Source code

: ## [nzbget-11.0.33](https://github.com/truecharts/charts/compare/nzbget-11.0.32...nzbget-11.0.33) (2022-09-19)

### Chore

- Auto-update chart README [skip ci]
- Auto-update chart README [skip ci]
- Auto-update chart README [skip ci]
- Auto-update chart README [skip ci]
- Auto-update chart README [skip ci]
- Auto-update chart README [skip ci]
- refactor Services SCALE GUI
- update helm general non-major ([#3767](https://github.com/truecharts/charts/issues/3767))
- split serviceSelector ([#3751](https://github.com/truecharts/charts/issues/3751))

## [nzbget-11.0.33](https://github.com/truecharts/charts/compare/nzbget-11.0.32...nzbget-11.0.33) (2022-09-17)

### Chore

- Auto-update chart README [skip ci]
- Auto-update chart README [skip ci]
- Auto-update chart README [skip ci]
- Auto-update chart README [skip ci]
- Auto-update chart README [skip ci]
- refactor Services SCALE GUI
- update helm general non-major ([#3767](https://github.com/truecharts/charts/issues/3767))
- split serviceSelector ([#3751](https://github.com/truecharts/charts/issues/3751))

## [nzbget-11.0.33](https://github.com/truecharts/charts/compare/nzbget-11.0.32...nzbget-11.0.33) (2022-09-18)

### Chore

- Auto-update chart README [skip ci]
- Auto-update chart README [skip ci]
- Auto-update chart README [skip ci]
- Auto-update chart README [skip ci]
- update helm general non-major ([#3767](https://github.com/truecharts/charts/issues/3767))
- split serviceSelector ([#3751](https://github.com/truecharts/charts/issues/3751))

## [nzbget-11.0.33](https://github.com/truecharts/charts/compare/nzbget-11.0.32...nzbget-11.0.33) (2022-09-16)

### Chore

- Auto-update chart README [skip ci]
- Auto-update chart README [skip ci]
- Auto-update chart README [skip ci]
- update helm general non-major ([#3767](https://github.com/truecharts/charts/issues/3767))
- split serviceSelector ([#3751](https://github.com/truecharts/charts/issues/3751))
- - - -
- YOUR ASSIGNMENT -
All lines in the records above with "compare" need to be found and copied.

- SOLVED EXERCISE -
: ## [nzbget-11.0.33](https://github.com/truecharts/charts/compare/nzbget-11.0.32...nzbget-11.0.33) (2022-09-19)
## [nzbget-11.0.33](https://github.com/truecharts/charts/compare/nzbget-11.0.32...nzbget-11.0.33) (2022-09-17)
## [nzbget-11.0.33](https://github.com/truecharts/charts/compare/nzbget-11.0.32...nzbget-11.0.33) (2022-09-18)
## [nzbget-11.0.33](https://github.com/truecharts/charts/compare/nzbget-11.0.32...nzbget-11.0.33) (2022-09-16)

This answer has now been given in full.